Places where you can buy decent stand-alone homes for $50,000 and/or have no state taxes are rather different from Mountain View and Manhatten.

It's funny how people in the pricey places look at a $100,000 salary and not see how it is, all by itself, plenty to support a large family in a home with a big yard. People living that life look back at the city folk and can't imagine how they could ever afford the same thing in a city -- it'd be roughly $2 million (a factor of 40) in San Francisco.

Where are you? Want to talk?
Maybe! We are located near Orlando, FL with offices all over the country. If you are comfortable with low level hacking, assembly, C, etc. then it might be a good fit.

The only hard requirement is you must be a US citizen.

Well, I was in fact born in America, and have been comfortable with low-level hacking for years.
Cool! I saw your LinkedIn profile and passed it onto our recruiter type person. She's going to reach out to you.
Just out of curiosity, what would it take for you to conclude you had found a good c/kernel/network programmer?
Assuming a candidate without super-strong experience:

1) Good code sample showing non-trivial piece of code, ideally in C. (craftsmanship)

2) Reasonable github profile, showing ability to contribute to some opensource projects (which means: basic git skills, communication skills, testing) (craftsmanship)

3) Reasonable experience from CV (assuming we're not talking about hiring for junior role) (craftsmanship)

4) Genuine interest and experience in one of crypto or security or networking. (depth)

5) Debugging skills. Systemtap? Valgrind? (depth)

6) Basic understanding of different programming paradigms. Haskell, erlang, scala or prolog count. (breadth)

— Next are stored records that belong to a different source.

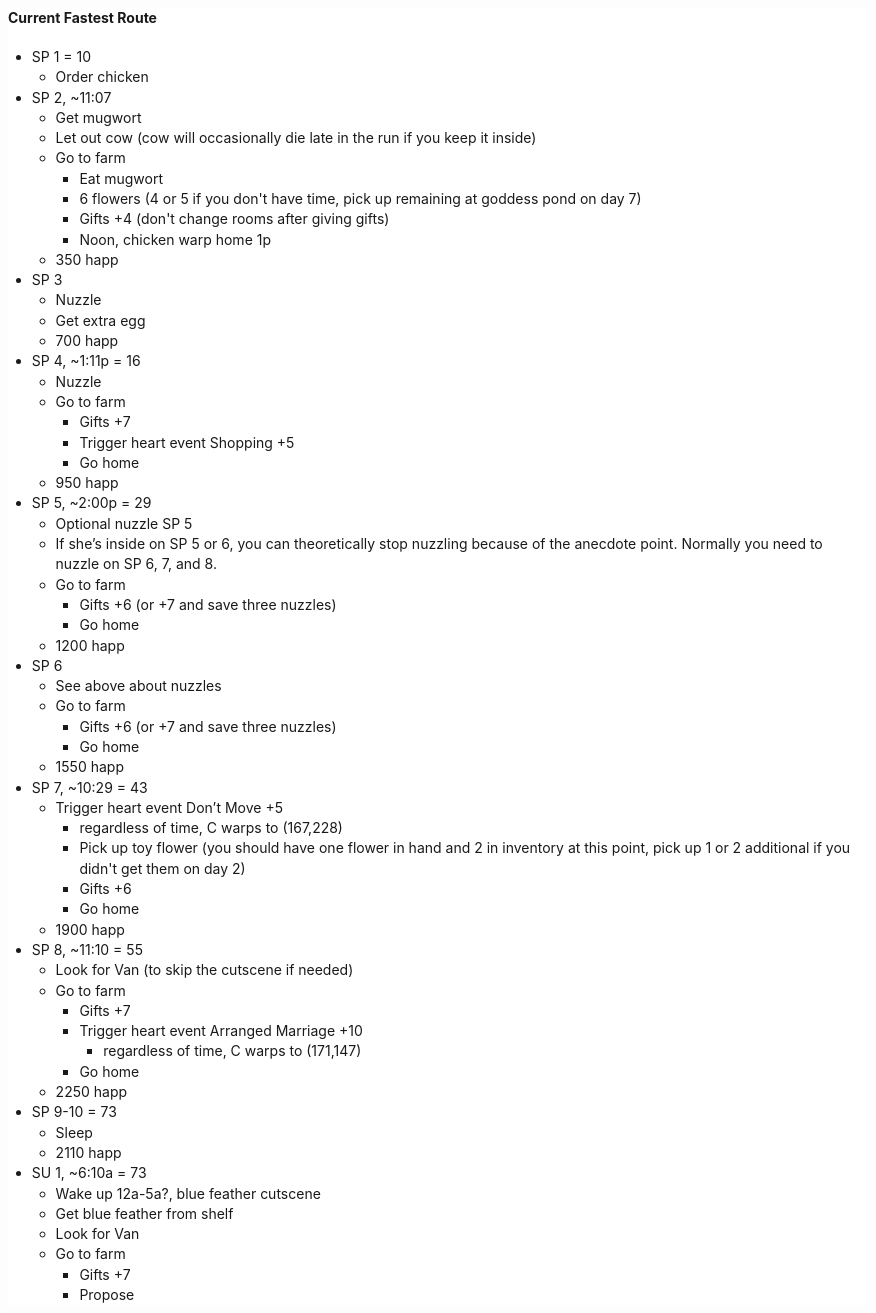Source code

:#### Current Fastest Route

- SP 1 = 10
	- Order chicken
- SP 2, ~11:07
	- Get mugwort
	- Let out cow (cow will occasionally die late in the run if you keep it inside)
	- Go to farm
		- Eat mugwort
		- 6 flowers (4 or 5 if you don't have time, pick up remaining at goddess pond on day 7)
		- Gifts +4 (don't change rooms after giving gifts)
		- Noon, chicken warp home 1p
	- 350 happ
- SP 3
	- Nuzzle
	- Get extra egg
	- 700 happ
- SP 4, ~1:11p = 16
	- Nuzzle
	- Go to farm
		- Gifts +7
		- Trigger heart event Shopping +5
		- Go home
	- 950 happ
- SP 5, ~2:00p = 29
	- Optional nuzzle SP 5
	- If she’s inside on SP 5 or 6, you can theoretically stop nuzzling because of the anecdote point. Normally you need to nuzzle on SP 6, 7, and 8.
	- Go to farm
		- Gifts +6 (or +7 and save three nuzzles)
		- Go home
	- 1200 happ
- SP 6
	- See above about nuzzles
	- Go to farm
		- Gifts +6 (or +7 and save three nuzzles)
		- Go home
	- 1550 happ
- SP 7, ~10:29 = 43
	- Trigger heart event Don’t Move +5
		- regardless of time, C warps to (167,228)
		- Pick up toy flower (you should have one flower in hand and 2 in inventory at this point, pick up 1 or 2 additional if you didn't get them on day 2)
		- Gifts +6
		- Go home
	- 1900 happ
- SP 8, ~11:10 = 55
	- Look for Van (to skip the cutscene if needed)
	- Go to farm
		- Gifts +7
		- Trigger heart event Arranged Marriage +10
			- regardless of time, C warps to (171,147)
		- Go home
	- 2250 happ
- SP 9-10 = 73
	- Sleep
	- 2110 happ
- SU 1, ~6:10a = 73
	- Wake up 12a-5a?, blue feather cutscene
	- Get blue feather from shelf
	- Look for Van
	- Go to farm
		- Gifts +7
		- Propose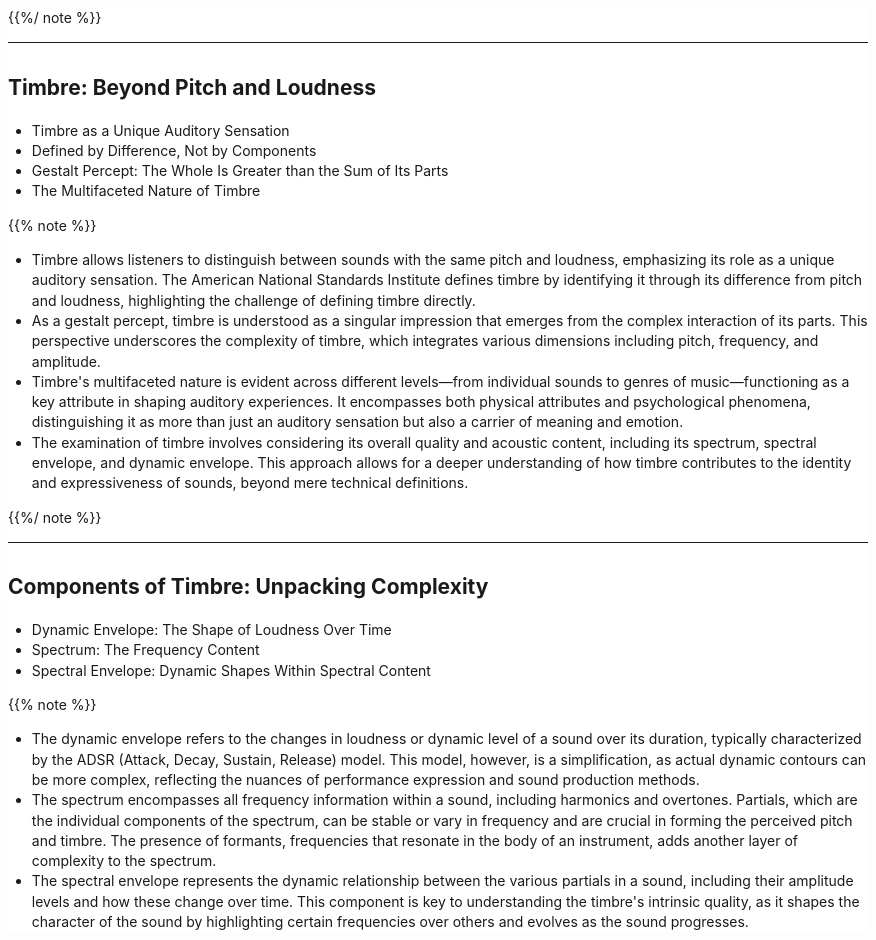 {{%/ note %}}

---

## Timbre: Beyond Pitch and Loudness

- Timbre as a Unique Auditory Sensation
- Defined by Difference, Not by Components
- Gestalt Percept: The Whole Is Greater than the Sum of Its Parts
- The Multifaceted Nature of Timbre

{{% note %}}

- Timbre allows listeners to distinguish between sounds with the same pitch and loudness, emphasizing its role as a unique auditory sensation. The American National Standards Institute defines timbre by identifying it through its difference from pitch and loudness, highlighting the challenge of defining timbre directly.
- As a gestalt percept, timbre is understood as a singular impression that emerges from the complex interaction of its parts. This perspective underscores the complexity of timbre, which integrates various dimensions including pitch, frequency, and amplitude.
- Timbre's multifaceted nature is evident across different levels—from individual sounds to genres of music—functioning as a key attribute in shaping auditory experiences. It encompasses both physical attributes and psychological phenomena, distinguishing it as more than just an auditory sensation but also a carrier of meaning and emotion.
- The examination of timbre involves considering its overall quality and acoustic content, including its spectrum, spectral envelope, and dynamic envelope. This approach allows for a deeper understanding of how timbre contributes to the identity and expressiveness of sounds, beyond mere technical definitions.

{{%/ note %}}

---

## Components of Timbre: Unpacking Complexity

- Dynamic Envelope: The Shape of Loudness Over Time
- Spectrum: The Frequency Content
- Spectral Envelope: Dynamic Shapes Within Spectral Content

{{% note %}}

- The dynamic envelope refers to the changes in loudness or dynamic level of a sound over its duration, typically characterized by the ADSR (Attack, Decay, Sustain, Release) model. This model, however, is a simplification, as actual dynamic contours can be more complex, reflecting the nuances of performance expression and sound production methods.
- The spectrum encompasses all frequency information within a sound, including harmonics and overtones. Partials, which are the individual components of the spectrum, can be stable or vary in frequency and are crucial in forming the perceived pitch and timbre. The presence of formants, frequencies that resonate in the body of an instrument, adds another layer of complexity to the spectrum.
- The spectral envelope represents the dynamic relationship between the various partials in a sound, including their amplitude levels and how these change over time. This component is key to understanding the timbre's intrinsic quality, as it shapes the character of the sound by highlighting certain frequencies over others and evolves as the sound progresses.
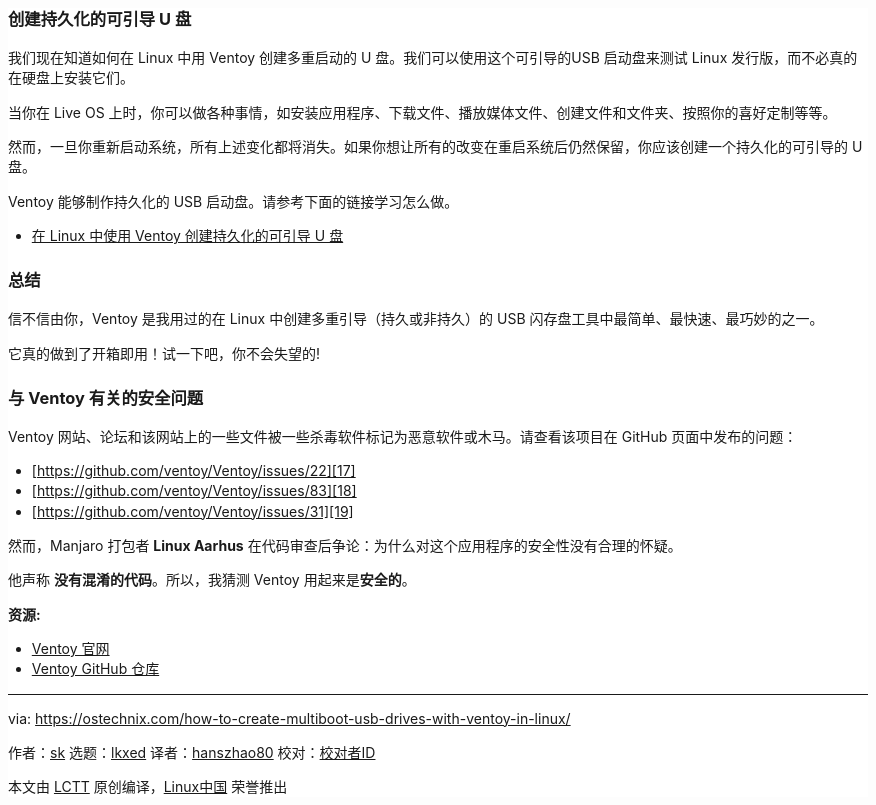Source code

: ### 创建持久化的可引导 U 盘

我们现在知道如何在 Linux 中用 Ventoy 创建多重启动的 U 盘。我们可以使用这个可引导的USB 启动盘来测试 Linux 发行版，而不必真的在硬盘上安装它们。

当你在 Live OS 上时，你可以做各种事情，如安装应用程序、下载文件、播放媒体文件、创建文件和文件夹、按照你的喜好定制等等。

然而，一旦你重新启动系统，所有上述变化都将消失。如果你想让所有的改变在重启系统后仍然保留，你应该创建一个持久化的可引导的 U 盘。

Ventoy 能够制作持久化的 USB 启动盘。请参考下面的链接学习怎么做。

* [在 Linux 中使用 Ventoy 创建持久化的可引导 U 盘][16]

### 总结

信不信由你，Ventoy 是我用过的在 Linux 中创建多重引导（持久或非持久）的 USB 闪存盘工具中最简单、最快速、最巧妙的之一。

它真的做到了开箱即用！试一下吧，你不会失望的!

### 与 Ventoy 有关的安全问题

Ventoy 网站、论坛和该网站上的一些文件被一些杀毒软件标记为恶意软件或木马。请查看该项目在 GitHub 页面中发布的问题：

- [https://github.com/ventoy/Ventoy/issues/22][17]
- [https://github.com/ventoy/Ventoy/issues/83][18]
- [https://github.com/ventoy/Ventoy/issues/31][19]

然而，Manjaro 打包者 **Linux Aarhus** 在代码审查后争论：为什么对这个应用程序的安全性没有合理的怀疑。

他声称 **没有混淆的代码**。所以，我猜测 Ventoy 用起来是**安全的**。

**资源:**

* [Ventoy 官网][20]
* [Ventoy GitHub 仓库][21]

--------------------------------------------------------------------------------

via: https://ostechnix.com/how-to-create-multiboot-usb-drives-with-ventoy-in-linux/

作者：[sk][a]
选题：[lkxed][b]
译者：[hanszhao80](https://github.com/hanszhao80)
校对：[校对者ID](https://github.com/校对者ID)

本文由 [LCTT](https://github.com/LCTT/TranslateProject) 原创编译，[Linux中国](https://linux.cn/) 荣誉推出

[a]: https://ostechnix.com/author/sk/
[b]: https://github.com/lkxed
[1]: https://ostechnix.com/how-to-find-hard-disk-drive-details-in-linux/
[2]: https://github.com/ventoy/Ventoy/releases
[3]: https://ostechnix.com/wp-content/uploads/2022/07/Create-Multiboot-USB-Drives-With-Ventoy-In-Linux.png
[4]: https://ostechnix.com/wp-content/uploads/2020/05/Copy-ISO-files-to-USB-bootable-drive.png
[5]: https://ostechnix.com/wp-content/uploads/2020/05/Ventoy-multiboot-menu.png
[6]: https://i.ytimg.com/vi/VFr1mAikeJU/maxresdefault.jpg
[7]: https://ostechnix.com/wp-content/plugins/penci-shortcodes/pagespeed/assets/play-btn.png
[8]: https://ostechnix.com/how-to-boot-from-usb-drive-in-virtualbox-in-linux/
[9]: https://ostechnix.com/wp-content/uploads/2022/07/Ventoy-GUI.png
[10]: https://ostechnix.com/wp-content/uploads/2022/07/Create-Multiboot-USB-Drives-Using-Ventoy-GUI.png
[11]: https://ostechnix.com/wp-content/uploads/2022/07/Ventoy-Options.png
[12]: https://ostechnix.com/wp-content/uploads/2022/07/Update-Ventoy.png
[13]: https://ostechnix.com/create-bootable-usb-drive-with-ventoy-webui-in-linux/
[14]: https://ostechnix.com/wp-content/uploads/2020/05/Enable-Memdisk-mode-in-Ventoy.png
[15]: https://ostechnix.com/wp-content/uploads/2020/05/Load-ISO-to-memory-in-Ventoy.png
[16]: https://ostechnix.com/create-persistent-bootable-usb-using-ventoy-in-linux/
[17]: https://github.com/ventoy/Ventoy/issues/22
[18]: https://github.com/ventoy/Ventoy/issues/83
[19]: https://github.com/ventoy/Ventoy/issues/31
[20]: https://www.ventoy.net/en/index.html
[21]: https://github.com/ventoy/Ventoy


[#]: subject: "How To Create Multiboot USB Drives With Ventoy In Linux"
[#]: via: "https://ostechnix.com/how-to-create-multiboot-usb-drives-with-ventoy-in-linux/"
[#]: author: "sk https://ostechnix.com/author/sk/"
[#]: collector: "lkxed"
[#]: translator: "hanszhao80"
[#]: reviewer: " "
[#]: publisher: " "
[#]: url: " "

And, just out of curiosity, where are you?
The company I work for is in London / San Fran / Austin and couple other smaller locations.
Where are you searching?
This goes both ways - where do C people look for job. As you know most competent people have one job or another, so it's equally important to be recognizable for the employed bunch. I do a fair bit of blog posts / outreach to good looking github profiles / conferences (smaller and larger).
> where do C people look for job

Occasionally, threads about low-level work on HN - you should link to a job post :)

Since you insist, this is one of many open positions: https://boards.greenhouse.io/cloudflare/jobs/589571
the job market for burger flipping is high. LOL

in a capitalist society, small/rare usually means high-paying! don't make it your career but it pays to know these things when writing your high-level code.

Small/rare in the supply side is only high paying when the demand is not as small or as rare. It really depends on that relation. Based on the comments I'm seeing... sounds like everyone is talking more about the demand side than the supply side... which sounds either on the edge of oversupply or just plain oversupplied.

Otherwise, I agree with you. Those that understand low level issues tend to, in my experience, just plain understand computing better... even if they're working in the deeply abstracted high level code.

The demand is quite low. I think if you want a good low-level code implementation, you can easily find one on github. For example, you can easily find a good compression algorithm for your CPU budget or other application needs on github. So you can get away with mostly writing high level code and using these external libraries. Second, the demand for writing really optimized code is not as high as 10-20 years ago. Now, writing reasonably fast, readable code is OK and no one expects you to run gcc -S and count cycles unless you are working in some high frequency trading firm.